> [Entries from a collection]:
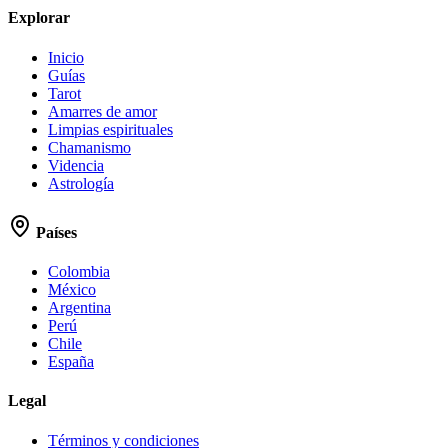
Explorar
Inicio
Guías
Tarot
Amarres de amor
Limpias espirituales
Chamanismo
Videncia
Astrología
Países
Colombia
México
Argentina
Perú
Chile
España
Legal
Términos y condiciones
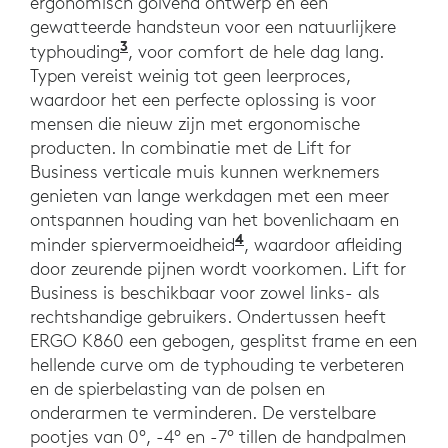
ergonomisch golvend ontwerp en een
gewatteerde handsteun voor een natuurlijkere
3
in vergelijking met een traditioneel
typhouding
, voor comfort de hele dag lang.
Typen vereist weinig tot geen leerproces,
waardoor het een perfecte oplossing is voor
mensen die nieuw zijn met ergonomische
producten. In combinatie met de Lift for
Business verticale muis kunnen werknemers
genieten van lange werkdagen met een meer
ontspannen houding van het bovenlichaam en
4
4 in het bovenlichaam
minder spiervermoeidheid
, waardoor afleiding
door zeurende pijnen wordt voorkomen. Lift for
Business is beschikbaar voor zowel links- als
rechtshandige gebruikers. Ondertussen heeft
ERGO K860 een gebogen, gesplitst frame en een
hellende curve om de typhouding te verbeteren
en de spierbelasting van de polsen en
onderarmen te verminderen. De verstelbare
pootjes van 0°, -4° en -7° tillen de handpalmen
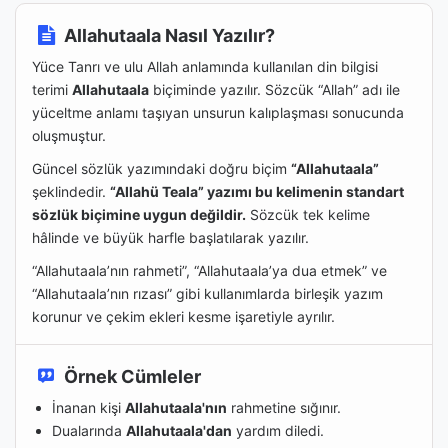
Allahutaala Nasıl Yazılır?
Yüce Tanrı ve ulu Allah anlamında kullanılan din bilgisi
terimi
Allahutaala
biçiminde yazılır. Sözcük “Allah” adı ile
yüceltme anlamı taşıyan unsurun kalıplaşması sonucunda
oluşmuştur.
Güncel sözlük yazımındaki doğru biçim
“Allahutaala”
şeklindedir.
“Allahü Teala” yazımı bu kelimenin standart
sözlük biçimine uygun değildir.
Sözcük tek kelime
hâlinde ve büyük harfle başlatılarak yazılır.
“Allahutaala’nın rahmeti”, “Allahutaala’ya dua etmek” ve
“Allahutaala’nın rızası” gibi kullanımlarda birleşik yazım
korunur ve çekim ekleri kesme işaretiyle ayrılır.
Örnek Cümleler
İnanan kişi
Allahutaala'nın
rahmetine sığınır.
Dualarında
Allahutaala'dan
yardım diledi.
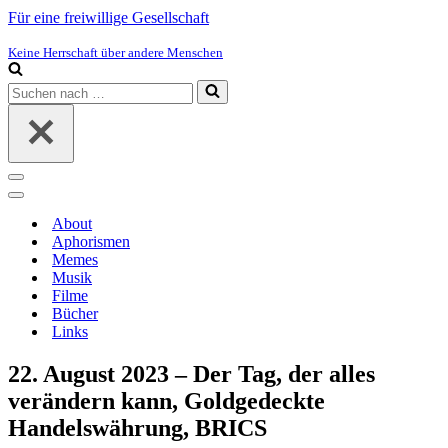
Für eine freiwillige Gesellschaft
Keine Herrschaft über andere Menschen
Suchen
nach …
Navigations-
Menü
Navigations-
Menü
About
Aphorismen
Memes
Musik
Filme
Bücher
Links
22. August 2023 – Der Tag, der alles
verändern kann, Goldgedeckte
Handelswährung, BRICS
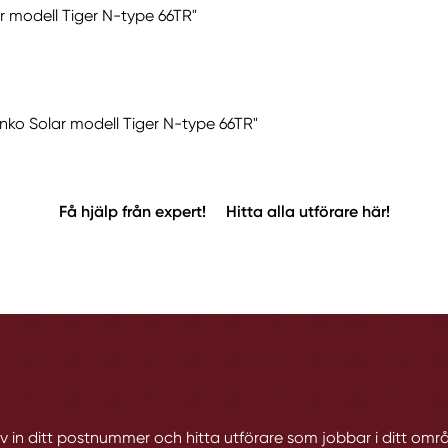
ar modell Tiger N-type 66TR"
Jinko Solar modell Tiger N-type 66TR"
Få hjälp från expert!
Hitta alla utförare här!
iv in ditt postnummer och hitta utförare som jobbar i ditt omr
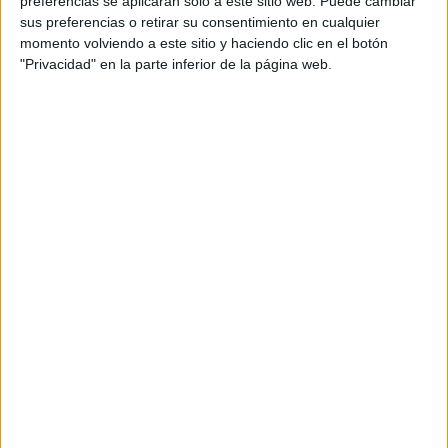
preferencias se aplicarán solo a este sitio web. Puede cambiar
sus preferencias o retirar su consentimiento en cualquier
Acerca de María Olivares
momento volviendo a este sitio y haciendo clic en el botón
"Privacidad" en la parte inferior de la página web.
El autor no ha proporcionado ninguna información.
DEJA UNA RESPUESTA
Tu dirección de correo electrónico no será
publicada.
Los campos obligatorios están marcados
con
*
Comentario
*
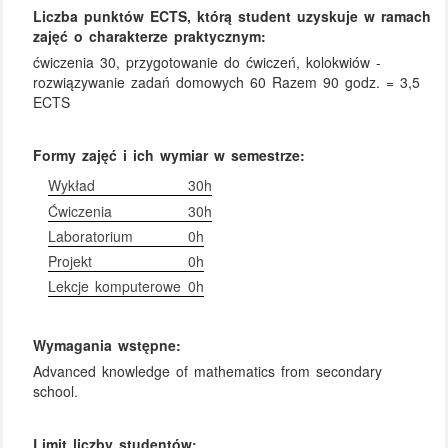
Liczba punktów ECTS, którą student uzyskuje w ramach
zajęć o charakterze praktycznym:
ćwiczenia 30, przygotowanie do ćwiczeń, kolokwiów -
rozwiązywanie zadań domowych 60 Razem 90 godz. = 3,5
ECTS
Formy zajęć i ich wymiar w semestrze:
Wykład
30h
Ćwiczenia
30h
Laboratorium
0h
Projekt
0h
Lekcje komputerowe
0h
Wymagania wstępne:
Advanced knowledge of mathematics from secondary
school.
Limit liczby studentów:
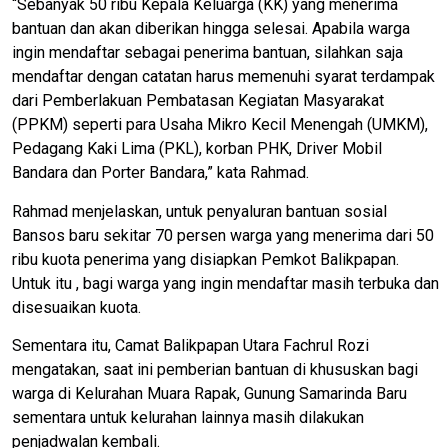
“Sebanyak 50 ribu Kepala Keluarga (KK) yang menerima
bantuan dan akan diberikan hingga selesai. Apabila warga
ingin mendaftar sebagai penerima bantuan, silahkan saja
mendaftar dengan catatan harus memenuhi syarat terdampak
dari Pemberlakuan Pembatasan Kegiatan Masyarakat
(PPKM) seperti para Usaha Mikro Kecil Menengah (UMKM),
Pedagang Kaki Lima (PKL), korban PHK, Driver Mobil
Bandara dan Porter Bandara,” kata Rahmad.
Rahmad menjelaskan, untuk penyaluran bantuan sosial
Bansos baru sekitar 70 persen warga yang menerima dari 50
ribu kuota penerima yang disiapkan Pemkot Balikpapan.
Untuk itu , bagi warga yang ingin mendaftar masih terbuka dan
disesuaikan kuota.
Sementara itu, Camat Balikpapan Utara Fachrul Rozi
mengatakan, saat ini pemberian bantuan di khususkan bagi
warga di Kelurahan Muara Rapak, Gunung Samarinda Baru
sementara untuk kelurahan lainnya masih dilakukan
penjadwalan kembali.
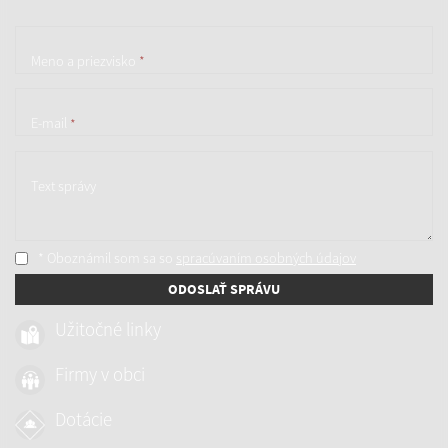
Meno a priezvisko
*
E-mail
*
Text správy
* Oboznámil som sa so
spracúvaním osobných údajov
ODOSLAŤ SPRÁVU
Užitočné linky
Firmy v obci
Dotácie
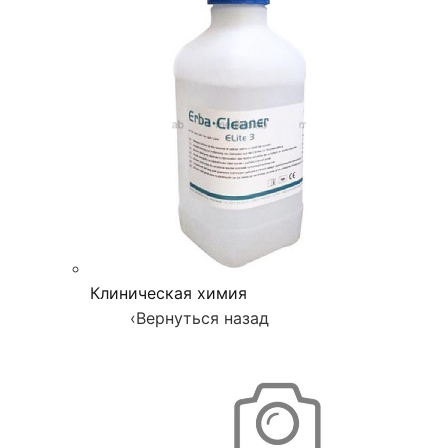
Клиническая химия
‹
Вернуться назад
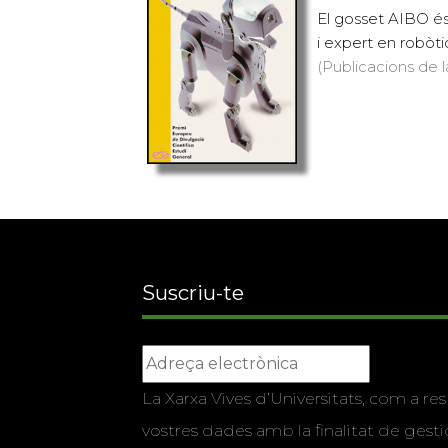
El gosset AIBO és,
i expert en robòtic
(Publicacions de l
Suscriu-te
La Xarxa Vives d’Universitats, com a res
vostres dades amb la finalitat de gestio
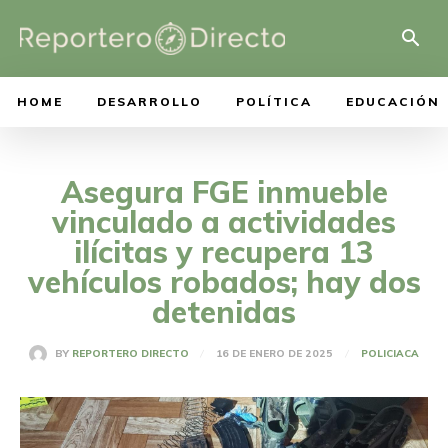
HOME
DESARROLLO
POLÍTICA
EDUCACIÓN
Asegura FGE inmueble
vinculado a actividades
ilícitas y recupera 13
vehículos robados; hay dos
detenidas
16 DE ENERO DE 2025
BY
REPORTERO DIRECTO
POLICIACA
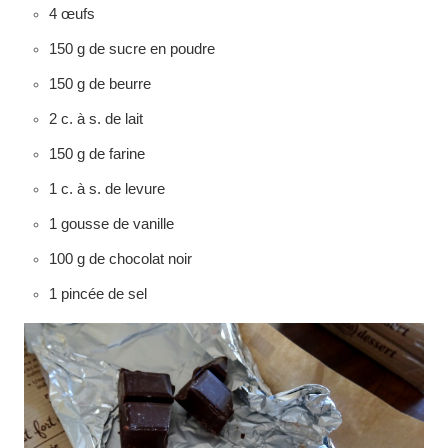
4 œufs
150 g de sucre en poudre
150 g de beurre
2 c. à s. de lait
150 g de farine
1 c. à s. de levure
1 gousse de vanille
100 g de chocolat noir
1 pincée de sel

> [Try it]:
Rewrite the text of every entry above, substituting "Meditación" for "Chamanismo" and leaving all else unchanged. Omit the pictures from your answer.

> [Answer section]:
Explorar
Inicio
Guías
Tarot
Amarres de amor
Limpias espirituales
Meditación
Videncia
Astrología
Países
Colombia
México
Argentina
Perú
Chile
España
Legal
Términos y condiciones
ergonomisch golvend ontwerp en een
gewatteerde handsteun voor een natuurlijkere
3
in vergelijking met een traditioneel
typhouding
, voor comfort de hele dag lang.
Typen vereist weinig tot geen leerproces,
waardoor het een perfecte oplossing is voor
mensen die nieuw zijn met ergonomische
producten. In combinatie met de Lift for
Business verticale muis kunnen werknemers
genieten van lange werkdagen met een meer
ontspannen houding van het bovenlichaam en
4
4 in het bovenlichaam
minder spiervermoeidheid
, waardoor afleiding
door zeurende pijnen wordt voorkomen. Lift for
Business is beschikbaar voor zowel links- als
rechtshandige gebruikers. Ondertussen heeft
ERGO K860 een gebogen, gesplitst frame en een
hellende curve om de typhouding te verbeteren
en de spierbelasting van de polsen en
onderarmen te verminderen. De verstelbare
pootjes van 0°, -4° en -7° tillen de handpalmen
Allahutaala Nasıl Yazılır?
Yüce Tanrı ve ulu Allah anlamında kullanılan din bilgisi
terimi
Allahutaala
biçiminde yazılır. Sözcük “Allah” adı ile
yüceltme anlamı taşıyan unsurun kalıplaşması sonucunda
oluşmuştur.
Güncel sözlük yazımındaki doğru biçim
“Allahutaala”
şeklindedir.
“Allahü Teala” yazımı bu kelimenin standart
sözlük biçimine uygun değildir.
Sözcük tek kelime
hâlinde ve büyük harfle başlatılarak yazılır.
“Allahutaala’nın rahmeti”, “Allahutaala’ya dua etmek” ve
“Allahutaala’nın rızası” gibi kullanımlarda birleşik yazım
korunur ve çekim ekleri kesme işaretiyle ayrılır.
Örnek Cümleler
İnanan kişi
Allahutaala'nın
rahmetine sığınır.
Dualarında
Allahutaala'dan
yardım diledi.
Für eine freiwillige Gesellschaft
Keine Herrschaft über andere Menschen
Suchen
nach …
Navigations-
Menü
Navigations-
Menü
About
Aphorismen
Memes
Musik
Filme
Bücher
Links
22. August 2023 – Der Tag, der alles
verändern kann, Goldgedeckte
Handelswährung, BRICS
ar modell Tiger N-type 66TR"
Jinko Solar modell Tiger N-type 66TR"
Få hjälp från expert!
Hitta alla utförare här!
iv in ditt postnummer och hitta utförare som jobbar i ditt omr
preferencias se aplicarán solo a este sitio web. Puede cambiar
sus preferencias o retirar su consentimiento en cualquier
Acerca de María Olivares
momento volviendo a este sitio y haciendo clic en el botón
"Privacidad" en la parte inferior de la página web.
El autor no ha proporcionado ninguna información.
DEJA UNA RESPUESTA
Tu dirección de correo electrónico no será
publicada.
Los campos obligatorios están marcados
con
*
Comentario
*
Liczba punktów ECTS, którą student uzyskuje w ramach
zajęć o charakterze praktycznym:
ćwiczenia 30, przygotowanie do ćwiczeń, kolokwiów -
rozwiązywanie zadań domowych 60 Razem 90 godz. = 3,5
ECTS
Formy zajęć i ich wymiar w semestrze:
Wykład
30h
Ćwiczenia
30h
Laboratorium
0h
Projekt
0h
Lekcje komputerowe
0h
Wymagania wstępne:
Advanced knowledge of mathematics from secondary
school.
Limit liczby studentów:
“Sebanyak 50 ribu Kepala Keluarga (KK) yang menerima
bantuan dan akan diberikan hingga selesai. Apabila warga
ingin mendaftar sebagai penerima bantuan, silahkan saja
mendaftar dengan catatan harus memenuhi syarat terdampak
dari Pemberlakuan Pembatasan Kegiatan Masyarakat
(PPKM) seperti para Usaha Mikro Kecil Menengah (UMKM),
Pedagang Kaki Lima (PKL), korban PHK, Driver Mobil
Bandara dan Porter Bandara,” kata Rahmad.
Rahmad menjelaskan, untuk penyaluran bantuan sosial
Bansos baru sekitar 70 persen warga yang menerima dari 50
ribu kuota penerima yang disiapkan Pemkot Balikpapan.
Untuk itu , bagi warga yang ingin mendaftar masih terbuka dan
disesuaikan kuota.
Sementara itu, Camat Balikpapan Utara Fachrul Rozi
mengatakan, saat ini pemberian bantuan di khususkan bagi
warga di Kelurahan Muara Rapak, Gunung Samarinda Baru
sementara untuk kelurahan lainnya masih dilakukan
penjadwalan kembali.
Meno a priezvisko
*
E-mail
*
Text správy
* Oboznámil som sa so
spracúvaním osobných údajov
ODOSLAŤ SPRÁVU
Užitočné linky
Firmy v obci
Dotácie
Клиническая химия
‹
Вернуться назад
El gosset AIBO és,
i expert en robòtic
(Publicacions de l
Suscriu-te
La Xarxa Vives d’Universitats, com a res
vostres dades amb la finalitat de gestio
HOME
DESARROLLO
POLÍTICA
EDUCACIÓN
Asegura FGE inmueble
vinculado a actividades
ilícitas y recupera 13
vehículos robados; hay dos
detenidas
16 DE ENERO DE 2025
BY
REPORTERO DIRECTO
POLICIACA
4 œufs
150 g de sucre en poudre
150 g de beurre
2 c. à s. de lait
150 g de farine
1 c. à s. de levure
1 gousse de vanille
100 g de chocolat noir
1 pincée de sel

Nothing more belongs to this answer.